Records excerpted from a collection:
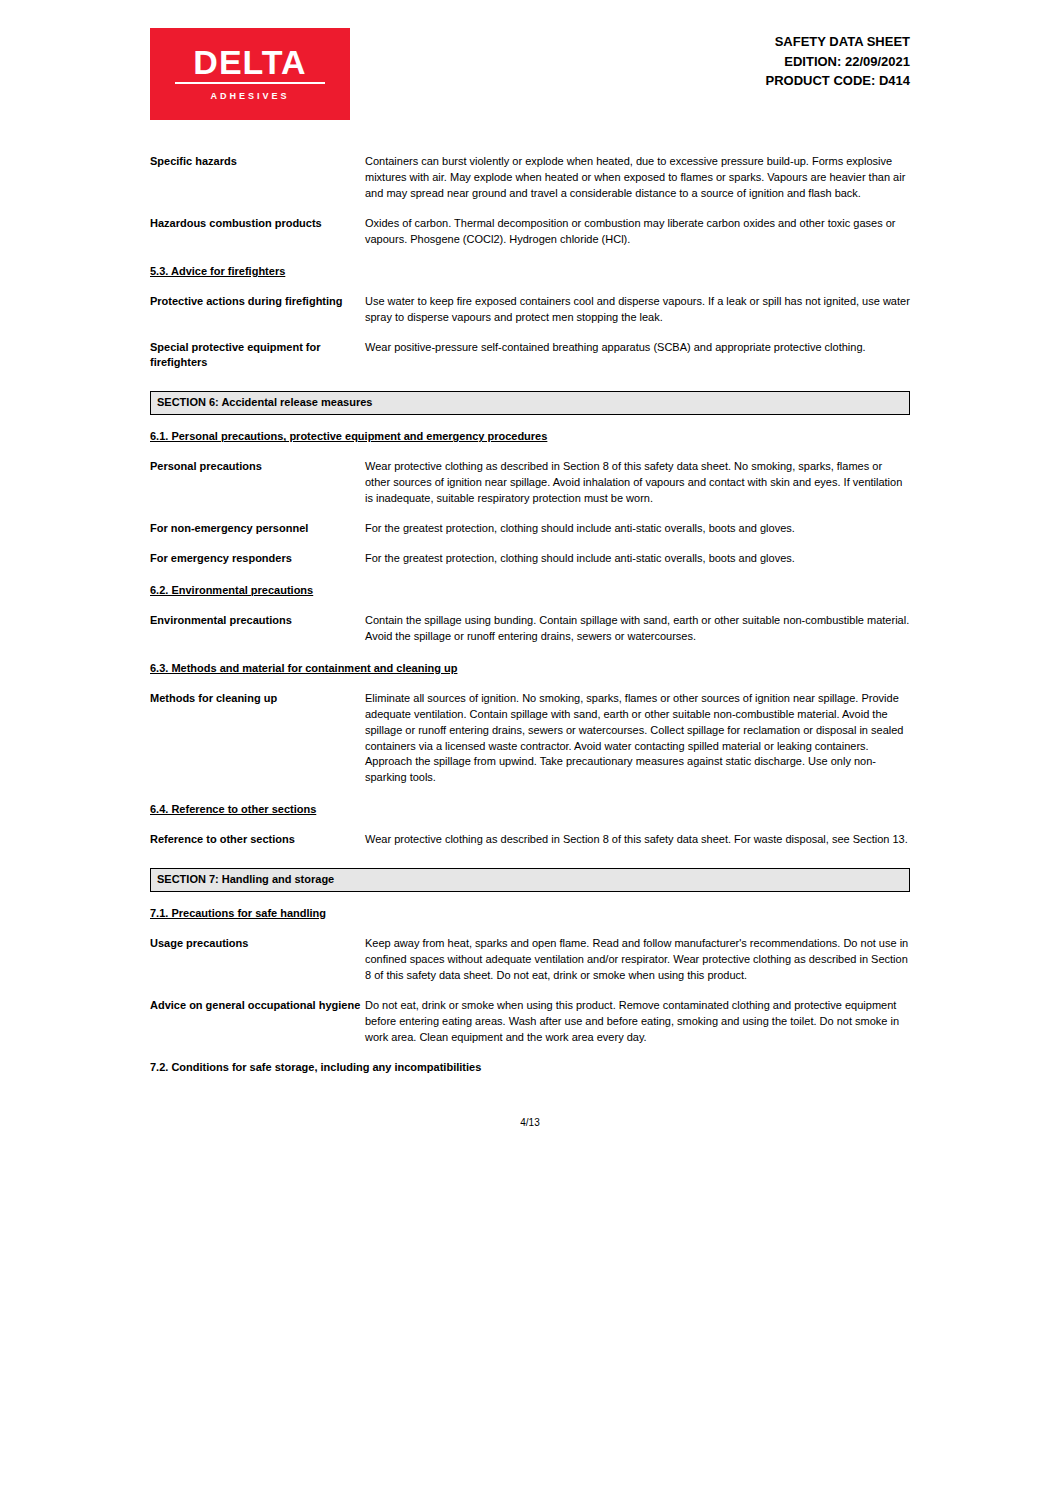DELTA
ADHESIVES
SAFETY DATA SHEET
EDITION: 22/09/2021
PRODUCT CODE: D414
| Specific hazards | Containers can burst violently or explode when heated, due to excessive pressure build-up. Forms explosive mixtures with air. May explode when heated or when exposed to flames or sparks. Vapours are heavier than air and may spread near ground and travel a considerable distance to a source of ignition and flash back. |
| Hazardous combustion products | Oxides of carbon. Thermal decomposition or combustion may liberate carbon oxides and other toxic gases or vapours. Phosgene (COCl2). Hydrogen chloride (HCl). |
5.3. Advice for firefighters
| Protective actions during firefighting | Use water to keep fire exposed containers cool and disperse vapours. If a leak or spill has not ignited, use water spray to disperse vapours and protect men stopping the leak. |
| Special protective equipment for firefighters | Wear positive-pressure self-contained breathing apparatus (SCBA) and appropriate protective clothing. |
SECTION 6: Accidental release measures
6.1. Personal precautions, protective equipment and emergency procedures
| Personal precautions | Wear protective clothing as described in Section 8 of this safety data sheet. No smoking, sparks, flames or other sources of ignition near spillage. Avoid inhalation of vapours and contact with skin and eyes. If ventilation is inadequate, suitable respiratory protection must be worn. |
| For non-emergency personnel | For the greatest protection, clothing should include anti-static overalls, boots and gloves. |
| For emergency responders | For the greatest protection, clothing should include anti-static overalls, boots and gloves. |
6.2. Environmental precautions
| Environmental precautions | Contain the spillage using bunding. Contain spillage with sand, earth or other suitable non-combustible material. Avoid the spillage or runoff entering drains, sewers or watercourses. |
6.3. Methods and material for containment and cleaning up
| Methods for cleaning up | Eliminate all sources of ignition. No smoking, sparks, flames or other sources of ignition near spillage. Provide adequate ventilation. Contain spillage with sand, earth or other suitable non-combustible material. Avoid the spillage or runoff entering drains, sewers or watercourses. Collect spillage for reclamation or disposal in sealed containers via a licensed waste contractor. Avoid water contacting spilled material or leaking containers. Approach the spillage from upwind. Take precautionary measures against static discharge. Use only non-sparking tools. |
6.4. Reference to other sections
| Reference to other sections | Wear protective clothing as described in Section 8 of this safety data sheet. For waste disposal, see Section 13. |
SECTION 7: Handling and storage
7.1. Precautions for safe handling
| Usage precautions | Keep away from heat, sparks and open flame. Read and follow manufacturer's recommendations. Do not use in confined spaces without adequate ventilation and/or respirator. Wear protective clothing as described in Section 8 of this safety data sheet. Do not eat, drink or smoke when using this product. |
| Advice on general occupational hygiene | Do not eat, drink or smoke when using this product. Remove contaminated clothing and protective equipment before entering eating areas. Wash after use and before eating, smoking and using the toilet. Do not smoke in work area. Clean equipment and the work area every day. |
7.2. Conditions for safe storage, including any incompatibilities
4/13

__TASK DIRECTIONS__
Leave the images out and transcribe the remaining data above word for word.

__RESPONSE TO THE TASK__
DELTA
ADHESIVES
SAFETY DATA SHEET
EDITION: 22/09/2021
PRODUCT CODE: D414
| Specific hazards | Containers can burst violently or explode when heated, due to excessive pressure build-up. Forms explosive mixtures with air. May explode when heated or when exposed to flames or sparks. Vapours are heavier than air and may spread near ground and travel a considerable distance to a source of ignition and flash back. |
| Hazardous combustion products | Oxides of carbon. Thermal decomposition or combustion may liberate carbon oxides and other toxic gases or vapours. Phosgene (COCl2). Hydrogen chloride (HCl). |
5.3. Advice for firefighters
| Protective actions during firefighting | Use water to keep fire exposed containers cool and disperse vapours. If a leak or spill has not ignited, use water spray to disperse vapours and protect men stopping the leak. |
| Special protective equipment for firefighters | Wear positive-pressure self-contained breathing apparatus (SCBA) and appropriate protective clothing. |
SECTION 6: Accidental release measures
6.1. Personal precautions, protective equipment and emergency procedures
| Personal precautions | Wear protective clothing as described in Section 8 of this safety data sheet. No smoking, sparks, flames or other sources of ignition near spillage. Avoid inhalation of vapours and contact with skin and eyes. If ventilation is inadequate, suitable respiratory protection must be worn. |
| For non-emergency personnel | For the greatest protection, clothing should include anti-static overalls, boots and gloves. |
| For emergency responders | For the greatest protection, clothing should include anti-static overalls, boots and gloves. |
6.2. Environmental precautions
| Environmental precautions | Contain the spillage using bunding. Contain spillage with sand, earth or other suitable non-combustible material. Avoid the spillage or runoff entering drains, sewers or watercourses. |
6.3. Methods and material for containment and cleaning up
| Methods for cleaning up | Eliminate all sources of ignition. No smoking, sparks, flames or other sources of ignition near spillage. Provide adequate ventilation. Contain spillage with sand, earth or other suitable non-combustible material. Avoid the spillage or runoff entering drains, sewers or watercourses. Collect spillage for reclamation or disposal in sealed containers via a licensed waste contractor. Avoid water contacting spilled material or leaking containers. Approach the spillage from upwind. Take precautionary measures against static discharge. Use only non-sparking tools. |
6.4. Reference to other sections
| Reference to other sections | Wear protective clothing as described in Section 8 of this safety data sheet. For waste disposal, see Section 13. |
SECTION 7: Handling and storage
7.1. Precautions for safe handling
| Usage precautions | Keep away from heat, sparks and open flame. Read and follow manufacturer's recommendations. Do not use in confined spaces without adequate ventilation and/or respirator. Wear protective clothing as described in Section 8 of this safety data sheet. Do not eat, drink or smoke when using this product. |
| Advice on general occupational hygiene | Do not eat, drink or smoke when using this product. Remove contaminated clothing and protective equipment before entering eating areas. Wash after use and before eating, smoking and using the toilet. Do not smoke in work area. Clean equipment and the work area every day. |
7.2. Conditions for safe storage, including any incompatibilities
4/13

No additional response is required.